J’ai longtemps pensé que je deviendrais chanteuse d’opéra. J’avais une passion pour les airs italiens, un penchant prononcé pour la dramaturgie (lire ici: le drama) et un véritable amour de la scène.

Mais une fois mon baccalauréat entamé, j’ai été convaincue que je n’avais pas ce qu’il fallait pour faire carrière en chant classique. J’ai cru me rendre utile à la société (!?), et j’ai fait une maîtrise en science politique, laissant ma voix derrière moi. J’ai cru, pendant un moment, que je me destinais à un métier à vocation sociale ou politique.

Alors, quand on m’a proposé d’être chroniqueuse culturelle à Radio-Canada pour la nouvelle équipe du matin, j’ai été très surprise et j’ai d’abord refusé, persuadée que je ne rentrais pas dans le moule habituel des chroniqueuses culturelles de la radio publique. Autant j’estimais que c’était un immense privilège d’avoir cette tribune, autant je pensais ne pas avoir le profil recherché.
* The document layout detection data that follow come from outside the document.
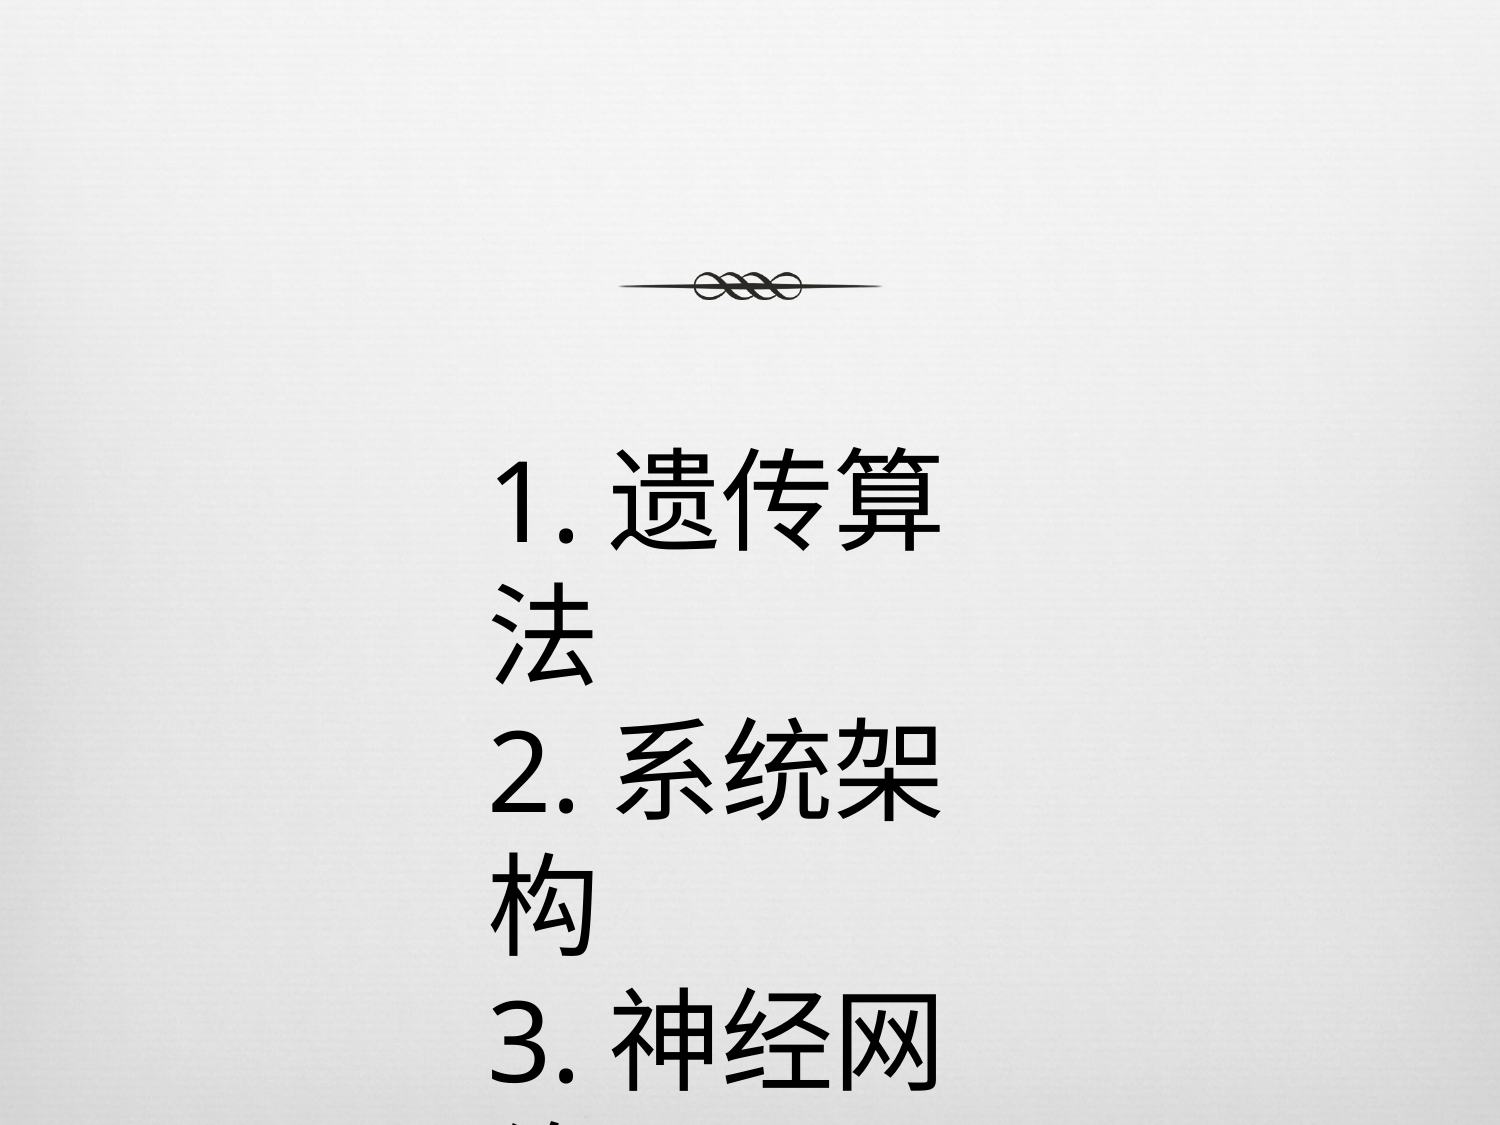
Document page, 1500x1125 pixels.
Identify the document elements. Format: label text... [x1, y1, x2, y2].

text_box 1.遗传算法 2.系统架构 3.神经网络 [472, 422, 1065, 1125]
picture [615, 272, 885, 300]
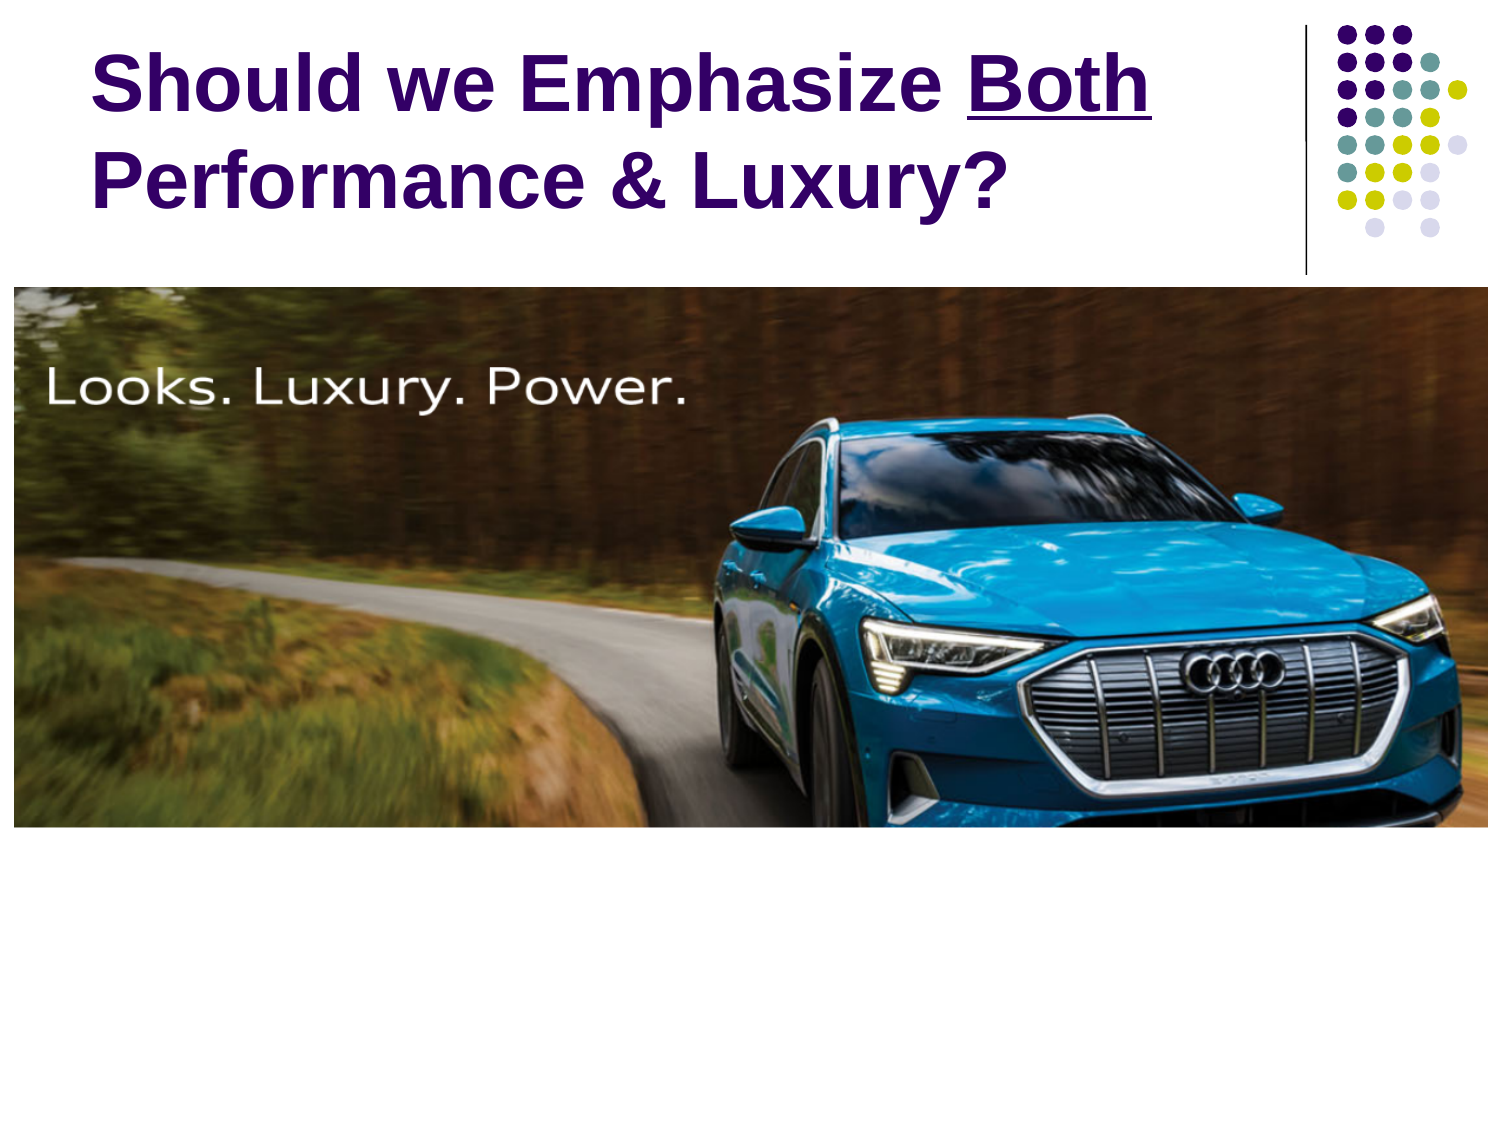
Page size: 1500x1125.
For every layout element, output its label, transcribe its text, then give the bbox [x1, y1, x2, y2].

picture [13, 287, 1488, 837]
title Should we Emphasize Both Performance & Luxury? [74, 19, 1313, 233]
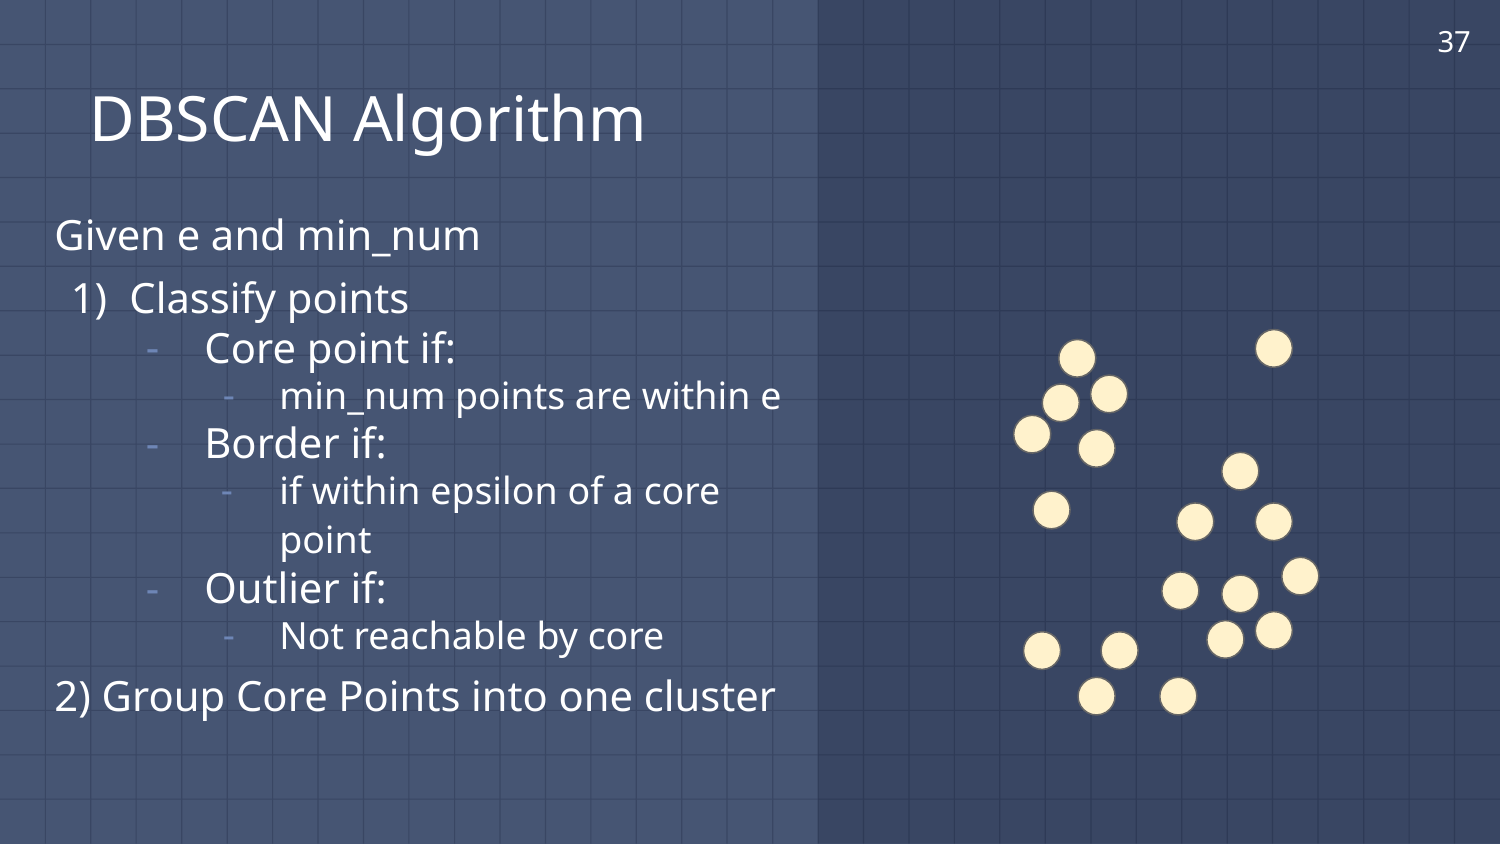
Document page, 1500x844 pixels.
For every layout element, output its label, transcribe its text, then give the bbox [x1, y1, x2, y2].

text_box [1078, 677, 1116, 715]
text_box [1058, 339, 1096, 378]
text_box [1206, 620, 1244, 659]
title DBSCAN Algorithm [74, 64, 990, 205]
text_box [1281, 557, 1319, 595]
text_box [1159, 677, 1197, 715]
text_box [1078, 429, 1116, 468]
text_box [1221, 452, 1259, 491]
text_box [1161, 571, 1199, 610]
text_box [1255, 611, 1293, 650]
text_box [1013, 415, 1051, 454]
text_box [1090, 375, 1128, 413]
list Given e and min_num Classify points Core point if: min_num points are within e Border if: if within epsilon of a core point Outlier if: Not reachable by core 2) Group Core Points into one cluster [39, 194, 833, 703]
slide_number ‹#› [1408, 0, 1500, 88]
text_box [1221, 575, 1259, 613]
text_box [1255, 502, 1293, 541]
text_box [1032, 491, 1071, 529]
text_box [1042, 383, 1080, 422]
text_box [1023, 631, 1061, 670]
text_box [1101, 631, 1139, 670]
text_box [1176, 502, 1214, 541]
text_box [1255, 329, 1293, 368]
Mais j’étais curieuse. Je suis donc allée consulter une longue lignée de femmes magiques qui avaient occupé ce fauteuil matinal de chroniqueuse (et une bonne psy!). Elles m’ont encouragée à relever le défi et à y mettre ma couleur. J’ai finalement accepté le poste, la peur au ventre, prête à essayer de devenir «critique» culturelle.

Ces femmes, j’ai humblement pensé que je pouvais les imiter. J’ai étudié le vocabulaire qu’elles utilisaient quand elles examinaient un film du point de vue de la réalisation, quand elles jugeaient une pièce de théâtre sous l’aspect des techniques de jeu des comédiens ou qu’elles analysaient les arrangements de tel ou tel album.

J’ai très longtemps cru, que pour être une bonne chroniqueuse culturelle, il fallait traiter des œuvres selon des critères techniques et spécifiques. J’ai aussi cru qu’en acceptant, j’allais toujours me mesurer à l’aune du travail qu’elles avaient accompli.

Peu de temps après avoir obtenu le poste, j’ai croisé mon amie Régine, et elle m’a dit: «Réalises-tu le pouvoir que tu as?»

Non… je n’avais pas pensé à ça.

J’avais pensé à la responsabilité et aux attentes élevées. J’avais pensé, sans prétention, aux conséquences des critiques parfois mitigées ou malheureuses.

Mais le pouvoir dont Régine me parlait était tout autre.

C’était celui de proposer un regard différent sur la culture et de choisir les voix à amplifier.

Par cette simple question, Régine m’a permis de comprendre que le micro que j’utilise tous les matins doit non seulement être tendu vers ceux et celles qui n’en ont pas, mais qu’il doit aussi servir, parfois, à soumettre l’art et la culture au regard et au caractère de la société dans laquelle ils s’inscrivent. Ce qui veut dire qu’il peut parfois servir à souligner le manque de répliques données par des femmes dans un blockbuster ou à se poser des questions sur l’importante représentation policière dans une série télé… Et que ça peut être fait entre deux ou trois critiques d’albums de musique classique ou néodisco. (C’est une question de dosage.)

Certaines personnes jugent que ce genre de critique n’est pas valable en culture, et on m’a trop souvent reproché, comme chroniqueuse culturelle, de faire du militantisme sous le couvert d’une chronique.

Je me suis beaucoup remise en question à la suite de ces commentaires négatifs, étant sensible au ton parfois véhément employé sur les réseaux sociaux et étant avide de m’améliorer.

Mais je pense que si, finalement, ma voix ne sert pas à porter les airs de Puccini, elle doit au moins être en harmonie avec les préoccupations de notre époque.

Si j’ai un quelconque pouvoir, comme me le disait Régine, je crois que c’est celui-là.